Sorgen bereitet vielen Abgeordneten weiterhin der Schutz sensibler Daten wie zum Beispiel Informationen von Europol. Auch die SPD-Fraktion erklärte, dass für sie die Bereiche "Justiz und Inneres zu den sensibelsten Fragen" zählen. Dennoch dankten die Abgeordneten aller Fraktionen dem EU-Kommissar für den vorgestellten Erweiterungsplan. Die Fraktion die Linke vertrat dabei jedoch die Position, dass "die Ampeln zu früh auf grün gestellt" worden seien. Auch die FDP plädierte dafür, bei kommenden Erweiterungsrunden keine konkreten Zieldaten mehr zu nennen. Auch müssten konkrete Anforderungen an das Verhältnis zwischen einzelnen Beitrittskandidaten gestellt werden, sagte ein FDP-Vertreter.
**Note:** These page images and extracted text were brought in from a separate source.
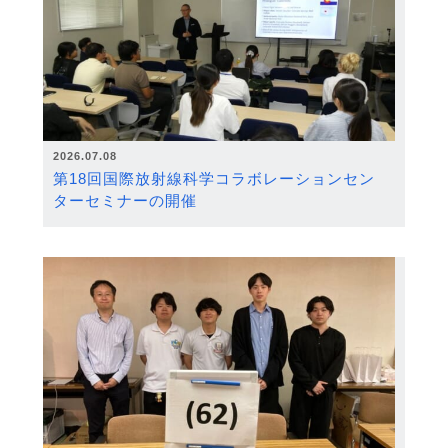
2026.07.08
第18回国際放射線科学コラボレーションセン
ターセミナーの開催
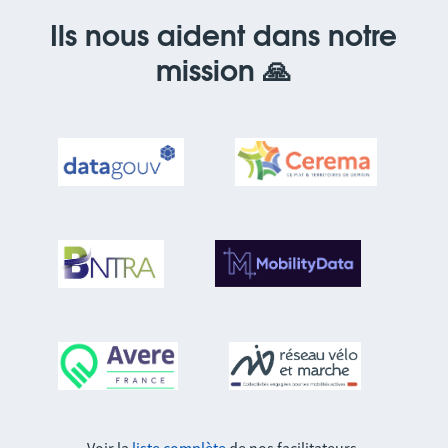
Ils nous aident dans notre
mission 🙏‍
Voir la
liste complète
de nos facilitateurs.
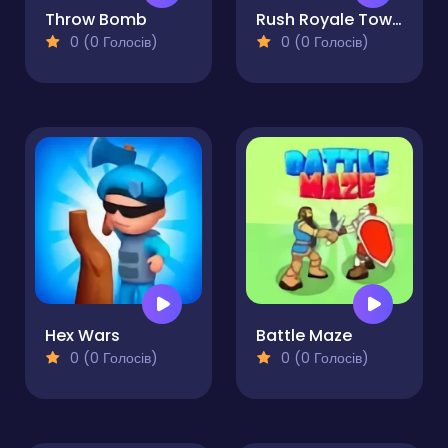
Throw Bomb
Rush Royale Tower Defense TD
0 (0 Голосів)
0 (0 Голосів)
Hex Wars
Battle Maze
0 (0 Голосів)
0 (0 Голосів)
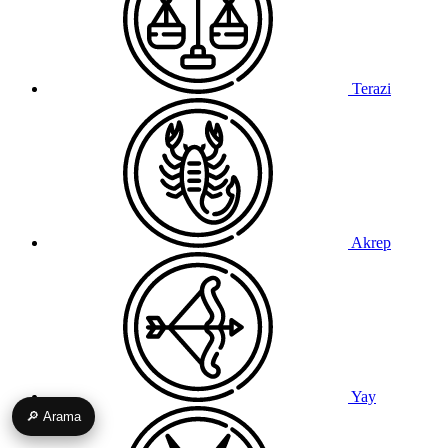
Terazi
Akrep
Yay
🔎 Arama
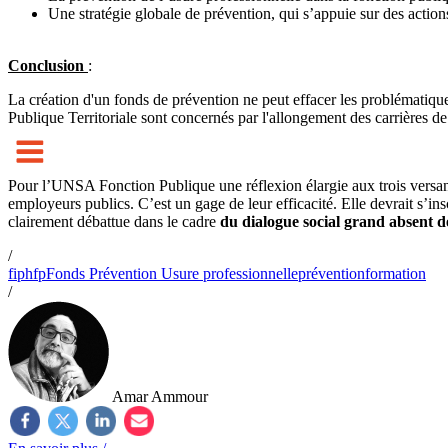
Une stratégie globale de prévention, qui s’appuie sur des action
Conclusion
:
La création d'un fonds de prévention ne peut effacer les problématiqu
Publique Territoriale sont concernés par l'allongement des carrières de d
Pour l’UNSA Fonction Publique une réflexion élargie aux trois versant
employeurs publics. C’est un gage de leur efficacité. Elle devrait s’in
clairement débattue dans le cadre
du dialogue social grand absent de
/
fiphfp
Fonds Prévention Usure professionnelle
prévention
formation
/
Amar Ammour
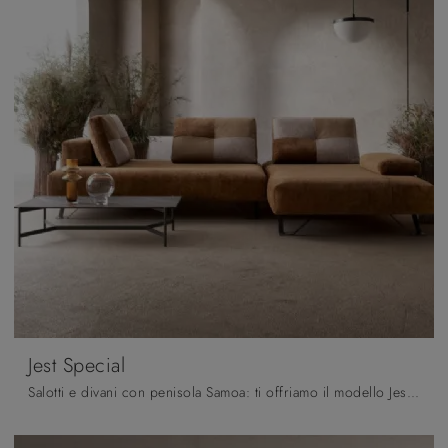
Jest Special
Salotti e divani con penisola Samoa: ti offriamo il modello Jest Special in tessuto per completare il soggiorno.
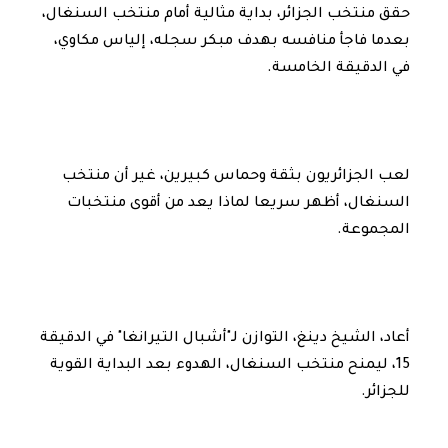
حقق منتخب الجزائر، بداية مثالية أمام منتخب السنغال،
بعدما فاجأ منافسه بهدف مبكر سجله، إلياس مكاوي،
في الدقيقة الخامسة.
لعب الجزائريون بثقة وحماس كبيرين، غير أن منتخب
السنغال، أظهر سريعا لماذا يعد من أقوى منتخبات
المجموعة.
أعاد، الشيخ دينغ، التوازن لـ"أشبال التيرانغا" في الدقيقة
15، ليمنح منتخب السنغال، الهدوء بعد البداية القوية
للجزائر.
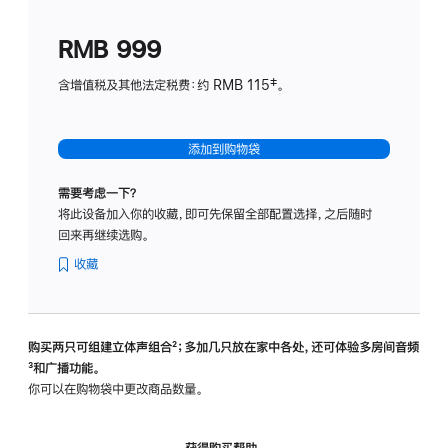
划
(适
RMB 999
用
于
含增值税及其他法定税费：约 RMB 115‡。
HomeP
mini)
添加到购物袋
需要考虑一下？
将此设备加入你的收藏，即可先保留全部配置选择，之后随时
回来再继续选购。
收藏
购买两只可组建立体声组合
脚
²；多加几只放在家中各处，还可体验多‍房‍间音频
脚
³和广播功能。
注
注
你可以在购物袋中更改商品数量。
获得购买帮助，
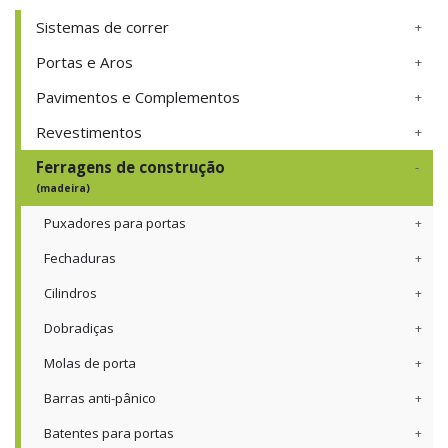
Sistemas de correr
Portas e Aros
Pavimentos e Complementos
Revestimentos
Ferragens de construção
(madeira)
Puxadores para portas
Fechaduras
Cilindros
Dobradiças
Molas de porta
Barras anti-pânico
Batentes para portas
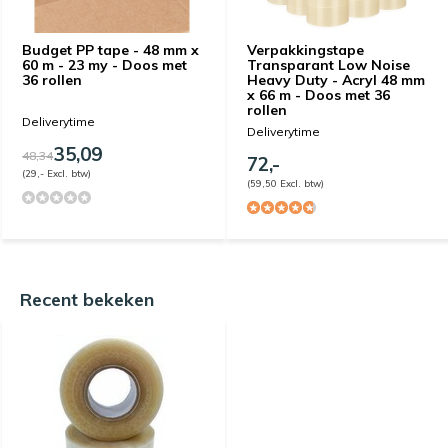
Budget PP tape - 48 mm x
Verpakkingstape
60 m - 23 my - Doos met
Transparant Low Noise
36 rollen
Heavy Duty - Acryl 48 mm
x 66 m - Doos met 36
rollen
Deliverytime
Deliverytime
35,09
48,34
72,-
(29,- Excl. btw)
(59,50 Excl. btw)
Recent bekeken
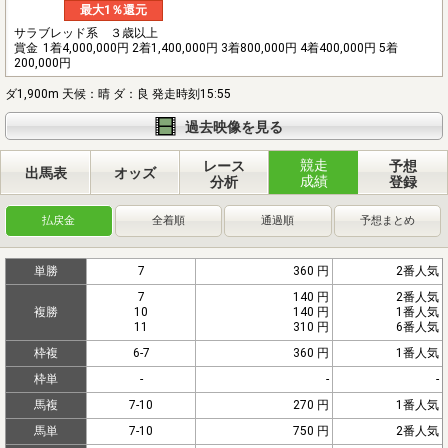
最大1％還元
サラブレッド系 ３歳以上
賞金
1着4,000,000円 2着1,400,000円 3着800,000円 4着400,000円 5着
200,000円
ダ1,900m 天候：晴 ダ：良 発走時刻15:55
過去映像を見る
競走
レース
予想
出馬表
オッズ
成績
分析
登録
払戻金
全着順
通過順
予想まとめ
単勝
7
360 円
2番人気
7
140 円
2番人気
複勝
10
140 円
1番人気
11
310 円
6番人気
枠複
6-7
360 円
1番人気
枠単
-
-
-
馬複
7-10
270 円
1番人気
馬単
7-10
750 円
2番人気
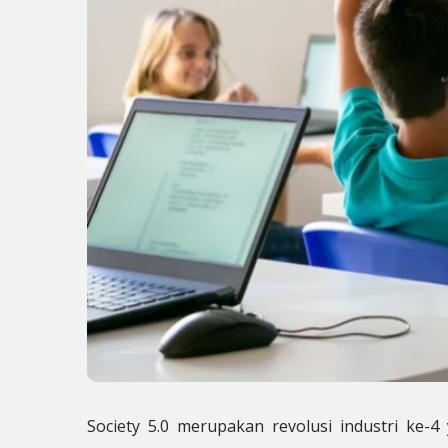
Society 5.0 merupakan revolusi industri ke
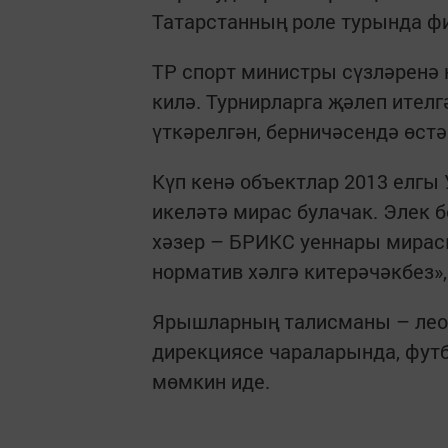
Татарстанның роле турында ф
ТР спорт министры сүзләренә 
килә. Турнирларга җәлеп ител
үткәрелгән, берничәсендә өст
Күп кенә объектлар 2013 елгы
икеләтә мирас булачак. Элек 
хәзер – БРИКС уеннары мирасы
норматив хәлгә китерәчәкбез»,
Ярышларның талисманы – леоп
дирекциясе чараларында, фут
мөмкин иде.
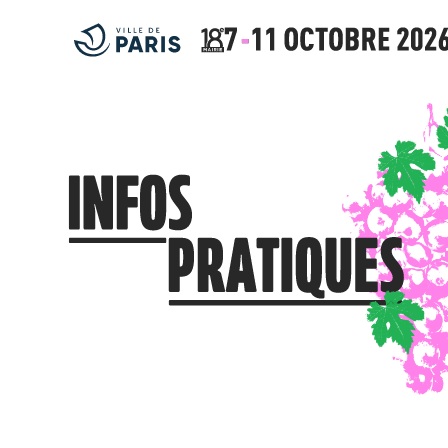
contenu
principal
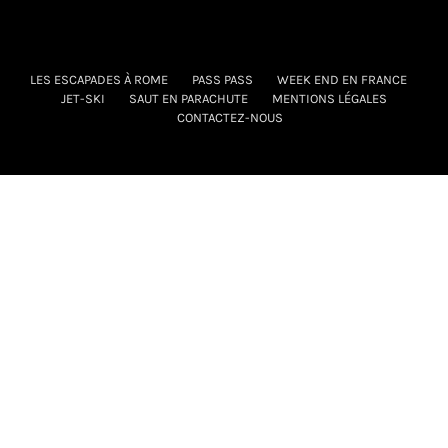
LES ESCAPADES À ROME
PASS PASS
WEEK END EN FRANCE
JET-SKI
SAUT EN PARACHUTE
MENTIONS LÉGALES
CONTACTEZ-NOUS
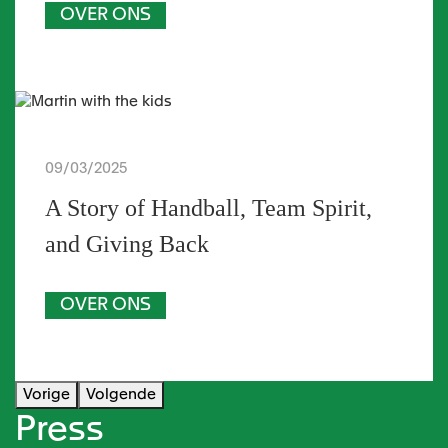
OVER ONS
09/03/2025
A Story of Handball, Team Spirit,
and Giving Back
OVER ONS
Vorige
Volgende
Press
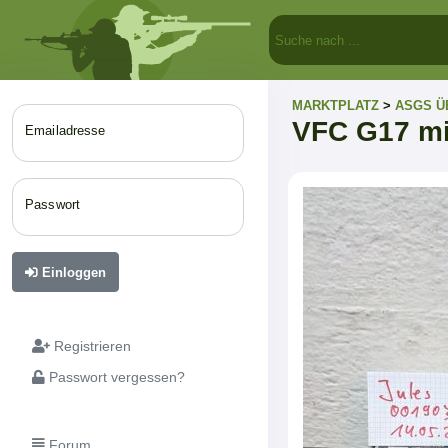
MARKTPLATZ
>
ASGS Ü
VFC G17 mi
Emailadresse
Passwort
Einloggen
Registrieren
Passwort vergessen?
Forum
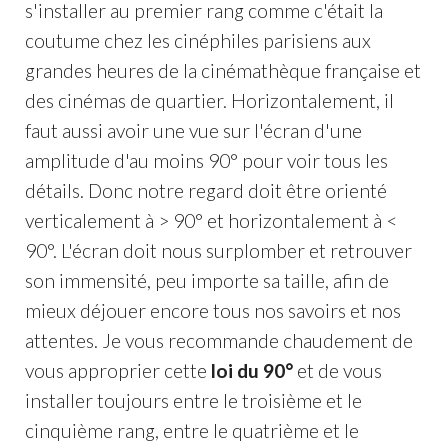
s'installer au premier rang comme c'était la
coutume chez les cinéphiles parisiens aux
grandes heures de la cinémathèque française et
des cinémas de quartier. Horizontalement, il
faut aussi avoir une vue sur l'écran d'une
amplitude d'au moins 90° pour voir tous les
détails. Donc notre regard doit être orienté
verticalement à > 90° et horizontalement à <
90°. L'écran doit nous surplomber et retrouver
son immensité, peu importe sa taille, afin de
mieux déjouer encore tous nos savoirs et nos
attentes. Je vous recommande chaudement de
vous approprier cette
loi du 90°
et de vous
installer toujours entre le troisième et le
cinquième rang, entre le quatrième et le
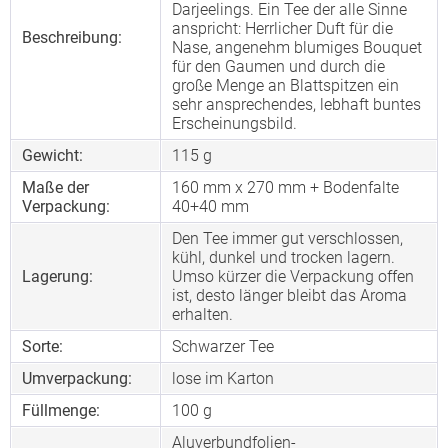
Darjeelings. Ein Tee der alle Sinne
anspricht: Herrlicher Duft für die
Beschreibung:
Nase, angenehm blumiges Bouquet
für den Gaumen und durch die
große Menge an Blattspitzen ein
sehr ansprechendes, lebhaft buntes
Erscheinungsbild.
Gewicht:
115 g
Maße der
160 mm x 270 mm + Bodenfalte
Verpackung:
40+40 mm
Den Tee immer gut verschlossen,
kühl, dunkel und trocken lagern.
Lagerung:
Umso kürzer die Verpackung offen
ist, desto länger bleibt das Aroma
erhalten.
Sorte:
Schwarzer Tee
Umverpackung:
lose im Karton
Füllmenge:
100 g
Aluverbundfolien-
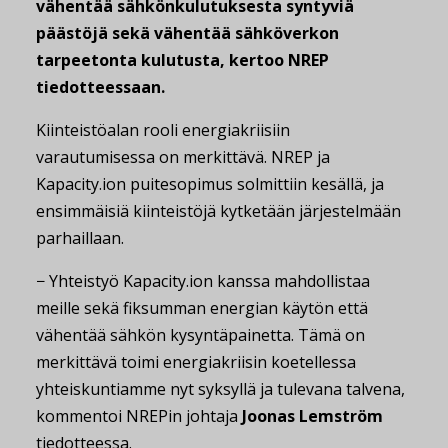
vähentää sähkönkulutuksesta syntyviä
päästöjä sekä vähentää sähköverkon
tarpeetonta kulutusta, kertoo NREP
tiedotteessaan.
Kiinteistöalan rooli energiakriisiin
varautumisessa on merkittävä. NREP ja
Kapacity.ion puitesopimus solmittiin kesällä, ja
ensimmäisiä kiinteistöjä kytketään järjestelmään
parhaillaan.
− Yhteistyö Kapacity.ion kanssa mahdollistaa
meille sekä fiksumman energian käytön että
vähentää sähkön kysyntäpainetta. Tämä on
merkittävä toimi energiakriisin koetellessa
yhteiskuntiamme nyt syksyllä ja tulevana talvena,
kommentoi NREPin johtaja
Joonas Lemström
tiedotteessa.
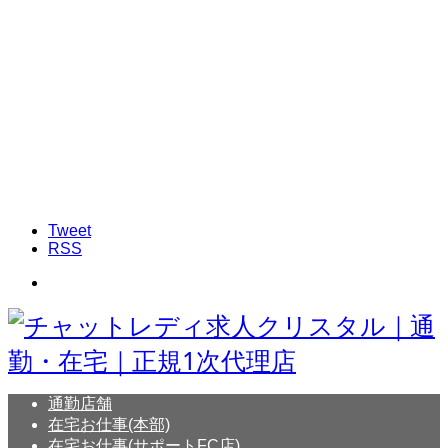
Tweet
RSS
通勤店舗
在宅お仕事(本部)
在宅お仕事(サポートFC店)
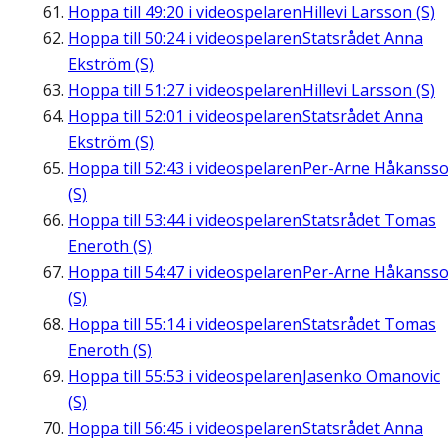
Hoppa till
49:20
i videospelaren
Hillevi Larsson (S)
Hoppa till
50:24
i videospelaren
Statsrådet Anna
Ekström (S)
Hoppa till
51:27
i videospelaren
Hillevi Larsson (S)
Hoppa till
52:01
i videospelaren
Statsrådet Anna
Ekström (S)
Hoppa till
52:43
i videospelaren
Per-Arne Håkanss
(S)
Hoppa till
53:44
i videospelaren
Statsrådet Tomas
Eneroth (S)
Hoppa till
54:47
i videospelaren
Per-Arne Håkanss
(S)
Hoppa till
55:14
i videospelaren
Statsrådet Tomas
Eneroth (S)
Hoppa till
55:53
i videospelaren
Jasenko Omanovic
(S)
Hoppa till
56:45
i videospelaren
Statsrådet Anna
Bündnis 90/Die Grünen wollten von Rehn erfahren, welche konkreten Änderungen sich für die Organisation der Kommission aus dem Beitritt der beiden neuen Mitgliedstaaten ergeben würde. Hier hielt sich der EU-Kommissar bedeckt. Es gebe Gespräche, er machte jedoch keine genauen Angaben über Namen oder Ressorverteilungen. Vor der Aufnahme neuer Mitglieder will Rehn vor allem eines erreichen: einen neuen Konsens in der Erweiterungspolitik. "Ich zähle auf die deutsche Präsidentschaft", sagte Rehn vor dem Ausschuss. Er machte jedoch klar, dass zuerst institutionelle Fragen und die Halbzeitüberprüfung der finanziellen Vorausschau 2008 bis 2009 anstünden. "Vor diesem Zeitraum", so Rehn, "ist kein neuer Beitritt vorgesehen."